• U.S.

Science: Radio Eye

2 minute read
TIME

Keeping an eye on the stars for navigation purposes is an old Navy custom. Last week the Navy announced that it has nearly completed a radio telescope to watch stars in another way. The reflector, an aluminum “dish” 50 feet in diameter and weighing 14 tons, is supported by a mounting made for a 5-in. gun. It will watch the sky from the Naval Research Laboratory in Washington.

The apparatus is designed to detect radiation from outer space in three wave lengths: 3, 10, and 30 centimeters. All these penetrate the atmosphere, which is opaque to all other waves except those in the neighborhood of visible light.

No one can be sure as yet what the new telescope will see in the sky. When tuned to 30-cm. waves, it may be able to pick out individual “flares” on the sun, which are believed to send out short radio waves as well as sharp bursts of light and ultraviolet. Such information should help in long-range weather predicting and in forecasting solar effects that interfere with radio communication.

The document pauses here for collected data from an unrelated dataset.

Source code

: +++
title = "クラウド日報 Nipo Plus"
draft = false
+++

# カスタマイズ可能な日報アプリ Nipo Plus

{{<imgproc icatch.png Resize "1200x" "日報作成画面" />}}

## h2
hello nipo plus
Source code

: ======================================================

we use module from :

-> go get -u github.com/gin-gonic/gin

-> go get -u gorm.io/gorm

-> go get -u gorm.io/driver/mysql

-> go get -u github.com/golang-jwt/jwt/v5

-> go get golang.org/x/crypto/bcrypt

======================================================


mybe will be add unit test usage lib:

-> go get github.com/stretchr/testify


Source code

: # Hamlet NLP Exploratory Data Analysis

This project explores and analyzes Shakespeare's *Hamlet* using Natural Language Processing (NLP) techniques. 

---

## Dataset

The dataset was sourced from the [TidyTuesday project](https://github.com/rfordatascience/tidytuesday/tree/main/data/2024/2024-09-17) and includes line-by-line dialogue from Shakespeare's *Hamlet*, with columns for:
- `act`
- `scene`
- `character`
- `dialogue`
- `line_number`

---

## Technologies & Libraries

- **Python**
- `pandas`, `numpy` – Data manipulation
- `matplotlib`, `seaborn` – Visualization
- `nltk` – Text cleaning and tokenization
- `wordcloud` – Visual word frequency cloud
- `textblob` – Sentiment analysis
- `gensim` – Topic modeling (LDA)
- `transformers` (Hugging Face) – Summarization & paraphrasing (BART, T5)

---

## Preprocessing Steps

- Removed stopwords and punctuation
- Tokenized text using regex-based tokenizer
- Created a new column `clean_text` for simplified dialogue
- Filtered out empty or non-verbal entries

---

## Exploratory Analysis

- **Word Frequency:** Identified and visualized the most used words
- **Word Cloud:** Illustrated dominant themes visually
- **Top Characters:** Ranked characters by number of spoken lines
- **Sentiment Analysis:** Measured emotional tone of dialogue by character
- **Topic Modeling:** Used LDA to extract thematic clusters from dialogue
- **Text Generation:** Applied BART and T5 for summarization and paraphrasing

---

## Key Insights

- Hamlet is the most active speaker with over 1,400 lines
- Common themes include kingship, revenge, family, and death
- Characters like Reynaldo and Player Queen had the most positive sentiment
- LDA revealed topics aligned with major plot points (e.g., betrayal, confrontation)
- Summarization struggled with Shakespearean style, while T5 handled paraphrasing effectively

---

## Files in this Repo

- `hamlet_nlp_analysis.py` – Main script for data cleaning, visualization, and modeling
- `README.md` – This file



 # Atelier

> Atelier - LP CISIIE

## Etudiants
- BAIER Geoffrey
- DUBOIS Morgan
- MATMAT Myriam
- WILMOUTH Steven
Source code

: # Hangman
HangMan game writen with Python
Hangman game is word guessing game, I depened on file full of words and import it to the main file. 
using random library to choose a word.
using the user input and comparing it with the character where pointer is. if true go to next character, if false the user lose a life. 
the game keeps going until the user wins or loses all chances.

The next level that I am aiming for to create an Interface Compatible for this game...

So far, no radio telescope has detected waves shorter than 60 cm. that come from the depths of space beyond the sun. The mysterious “radio stars” (TIME, April 24) have been picked up only on wave lengths much longer than the Navy will use. This does not prove that they send out no shorter waves. Perhaps the new precision-built, delicately sensitive telescope will find new constellations of stars that shine by radio “light.”